How to make your own kombucha, part 2: Flavoring and carbonating

Right now I have five quart-sized jars of kombucha in my closet to prepare for the apocalypse. Kidding — I’m actually in the carbonation/flavoring phase of my kombucha-making process. The jars need to be stored out of direct sunlight.

In case you missed it, last week I concocted my first batch of kombucha with sugar, tea and a scoby, guided by a friend’s instructions and some online reading materials. Seven days later (as in, now), the gallon of kombucha fits the taste I was looking for: slightly tart and certainly sweet. There’s also a touch of orange because of the type of Lipton black tea I brewed it with.

First taste test.

Now for the fun part: flavoring and carbonating the kombucha.

I haven’t quite reach Bob Peters status, so I don’t plan to try mixing kombucha with alcohol, like he’s done with Lenny Boy flavors, just yet

But I did ask Townes Mozer, owner/brewer at Lenny Boy Brewing Co. (I live for their Elite Beet), what inspires his flavors. “Our flavors are inspired by the seasons and what is available throughout our local organic farming network,” he said. “We are proud to support our local organic farmers.”

I need to graduate to this phase. For now, I took a trick from my kombucha-making yogi friend and used Trader Joe’s frozen berries. I’ve had strawberries on my mind since the Full Strawberry Moon rose this week. (It sounds like a dessert phenomenon, right?) So I braved the Metropolitan parking insanity and snagged a $1.99 bag of Trader Joe’s frozen strawberries — please note that they are are Grade A Fancy. 

Then I got to work.

The process

– Start making sugared tea for your next batch of kombucha. Directions: here.

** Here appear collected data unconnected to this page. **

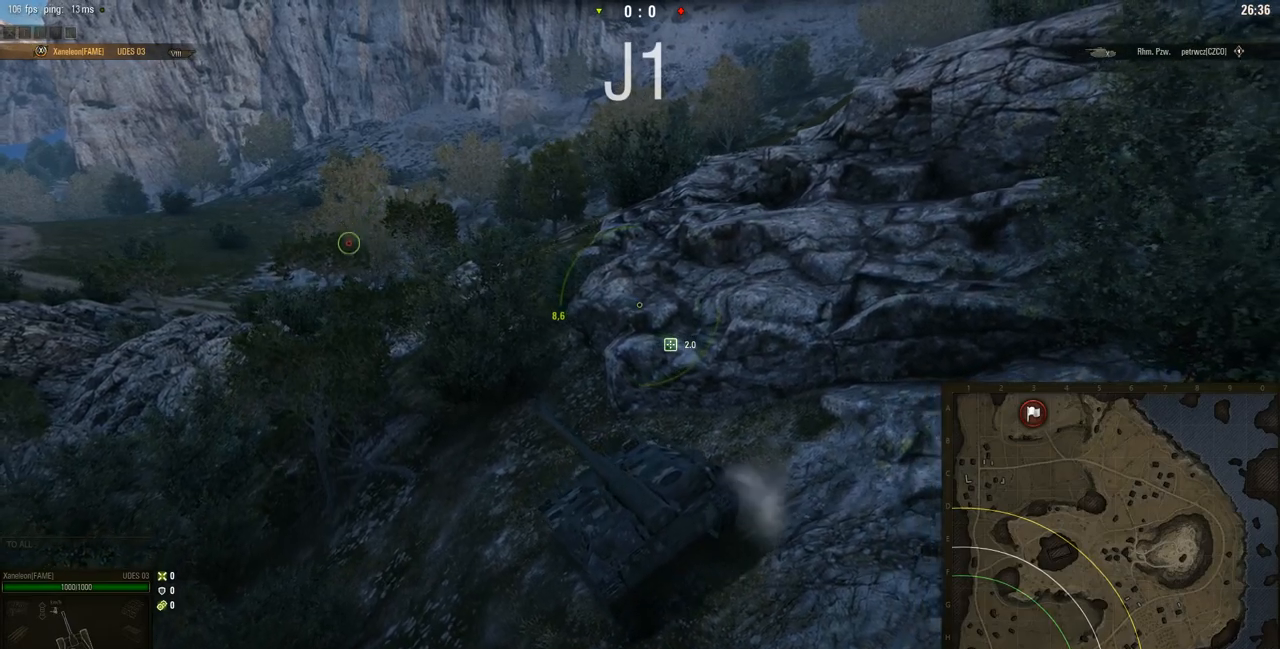
{"keys": ["a", "w"], "mouse": ["right"], "events": []}
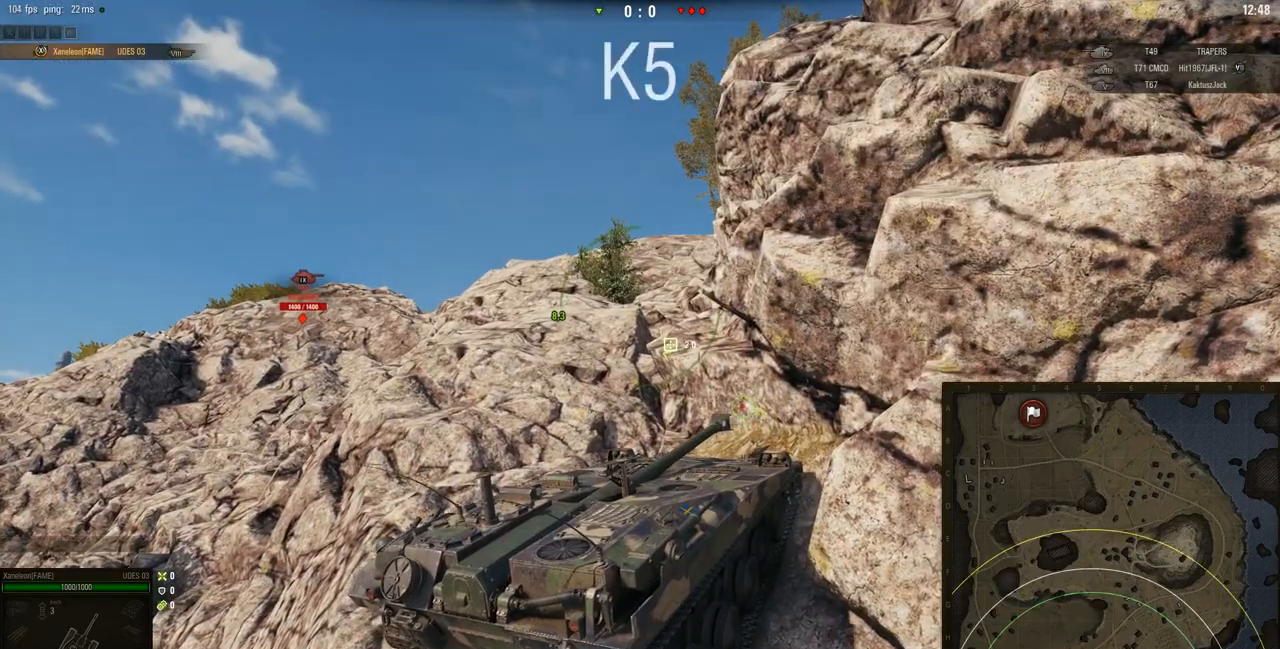
{"keys": ["w"], "mouse": ["right"], "events": [[234, "a", "up"]]}
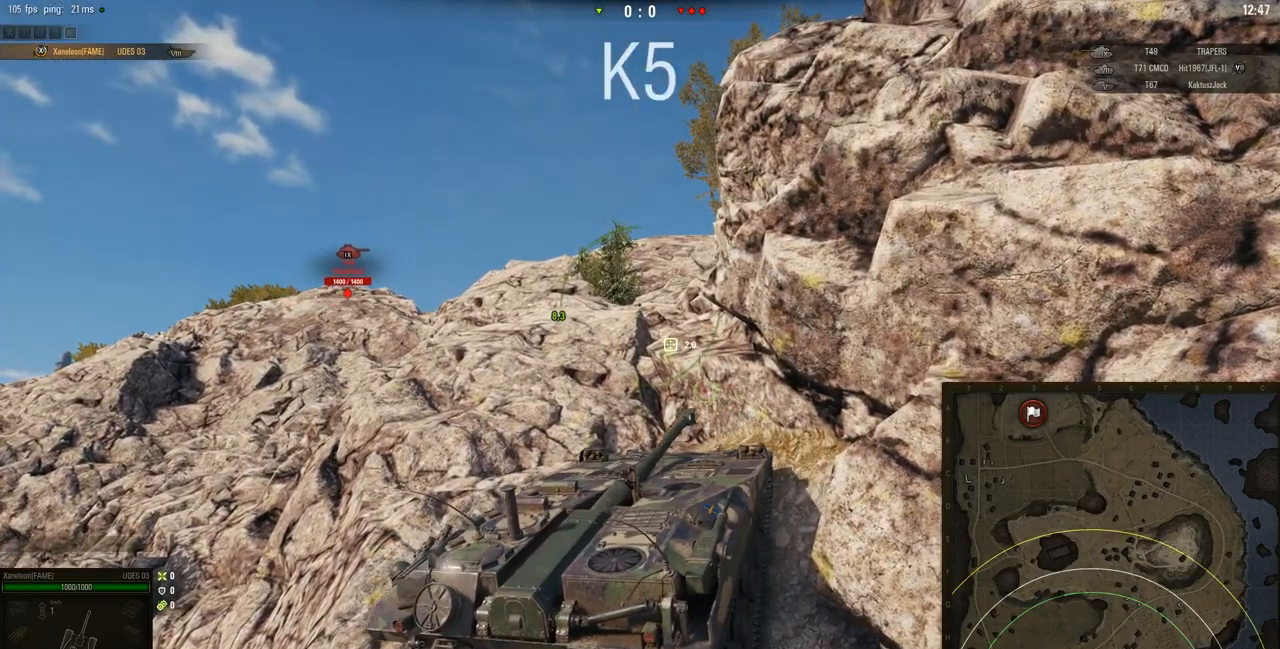
{"keys": ["w"], "mouse": ["right"], "events": []}
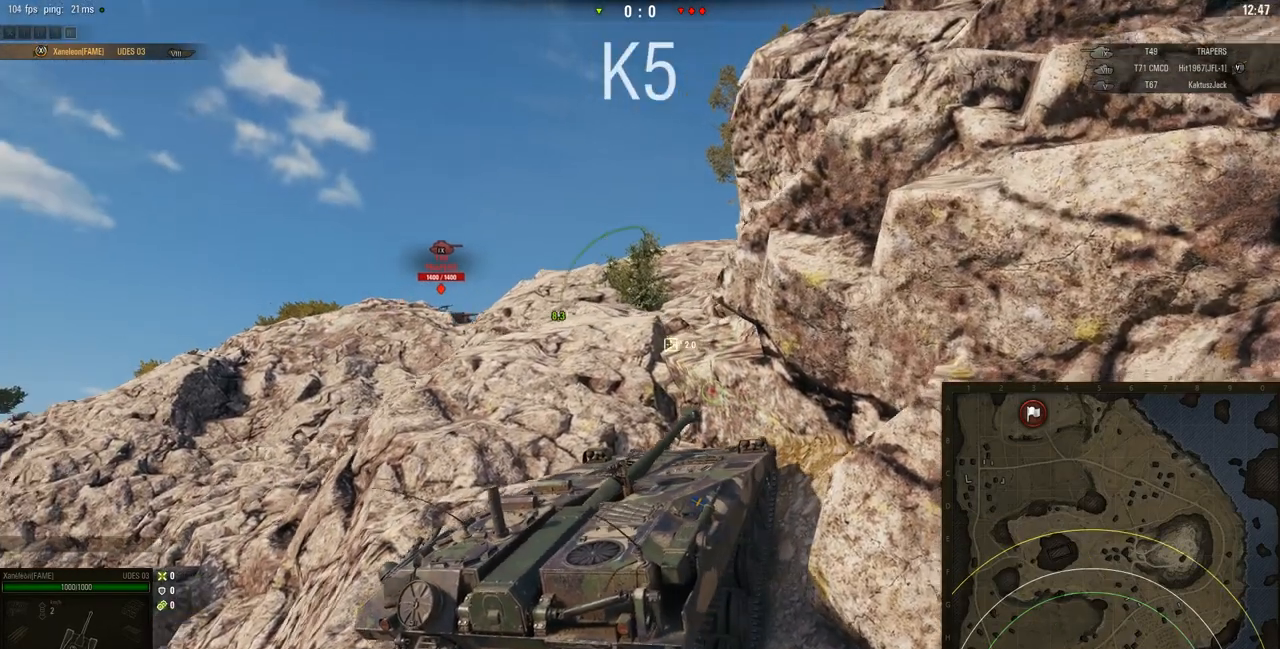
{"keys": ["a", "w"], "mouse": ["right"], "events": [[33, "a", "down"]]}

– Wash your hands and remove your scoby from your gallon jug. Set it on a clean dish.

Septimus the scoby.

– Add fruit, herbs or juice of your choice to a clean jar, or multiple jars. I chose quart-sized glass mason jars and those fancy Trader Joe’s frozen strawberries.


– Pour your brewed kombucha (it should have fermented for at least seven days at this point) into the jar(s), leaving about an inch of room at the top. Keep enough of this batch to cover your scoby, about 1/2 cup. Set the scoby aside in this liquid.

– Seal the jars that contain your fruit and brewed kombucha.

– Place the jars out of direct sunlight for 1-3 days until the kombucha has carbonated and adopted a flavor to your liking. Consider straining the liquid. (Note: if you don’t want to flavor it, you could just strain it, bottle it and carbonate for 1-3 days.)

– Refrigerate the jars (this stops fermentation and carbonation) and drink in the next month.


Meanwhile, for the next batch: Wash your 1-gallon glass container that you’re using for your next batch.

– When your brewed sugary tea is cool, pour it into your 1-gallon jug.

– Add the kombucha you set aside for the scoby, then gently add the scoby. Your 7-10 day fermenting process is beginning again.

Two takeaways from my experience

(1) Cost: For my process for one batch, I spent $2 on tea bags, $1 per quart-sized mason jar (I ultimately used five jars, so $5), $2 on a small bag of sugar, $2 on frozen strawberries, $1 on a gallon of spring water. Total: $12. This blew my mind because I easily spend more than this on kombucha in a week. (Again, I don’t plan to give up store-bought or local brands, just cut back.)

(2) Benefits of probiotics: It can take weeks or months for the benefits of probiotics to kick in. I’ve been drinking kombucha almost daily for probably close to three months, and have noticed one main difference: I feel bloated less frequently. (I’ve also cut down on dried fruit, so there’s that.)

Regardless, I plan to be sipping on my homemade, Full Strawberry Moon Kombucha in a patch of sunlight this weekend.